At 15, she represented England at rounders, At university she was lacrosse captain, and played for the Scottish national team. She met her husband, Alex, on the rugby pitch.

‘Disability, what disability?’ some might say. It may be the approach she was brought up with, and one that has served her well, but her attitude has since grown more complicated.

‘Disability is still not a spoken-out-loud thing in this country, and I think it should be,’ she says. ‘When I was growing up it was always a little bit slipped-under-the-table.’

Her voice falls to a whisper: ‘Oh she’s deaf; she’s disabled’. I think the more I met other deaf people, the more I had to renegotiate what being deaf meant.

‘It wasn’t about saying ‘I am deaf’, and parking it. It was about demonstrating that you can have a disability and have it be a fascinating positive thing. I’ve come to appreciate how proud the deaf community is. It’s who you are, who I am.’

Her biggest gripe is when her deafness is presented as a problem to be solved. ‘It’s not.

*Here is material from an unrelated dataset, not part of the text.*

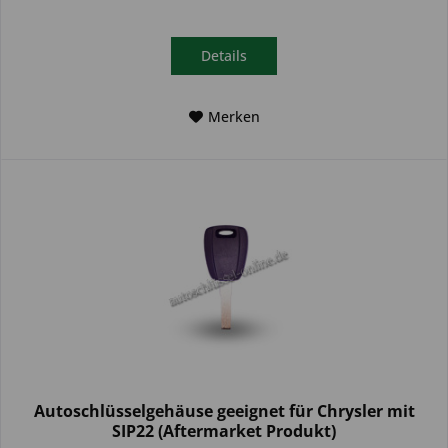
Details
Merken
Autoschlüsselgehäuse geeignet für Chrysler mit
SIP22 (Aftermarket Produkt)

People who live with a disability don’t want to see themselves as struggling, but as thriving.’

People who live with a disability also want to see themselves represented on screen. ‘We’ve had this struggle in terms of gender and race, but we are still fighting it in terms of disability.’

Surprisingly, the Oscar winner lists are awash with big names who have played characters with a disability to acclaim — such as Dustin Hoffman, Tom Hanks and Daniel Day Lewis.

‘The statistics are amazing,’ she says. ‘If there is an Oscar nominee who is playing a disabled character, they are more likely to win. But something like 80 per cent of disabled characters are played by actors who are not disabled.’

Does she think such characters should only be played by disabled actors, then?

‘No — but I think there should be a level playing field.’

She does, however, think we’re making progress. ‘I’m not sure I’ve broken through the glass ceiling,’ she says.

‘But perhaps I’m nudging it. At least my head is against it.’

The Accident is on Channel 4 tonight at 9pm.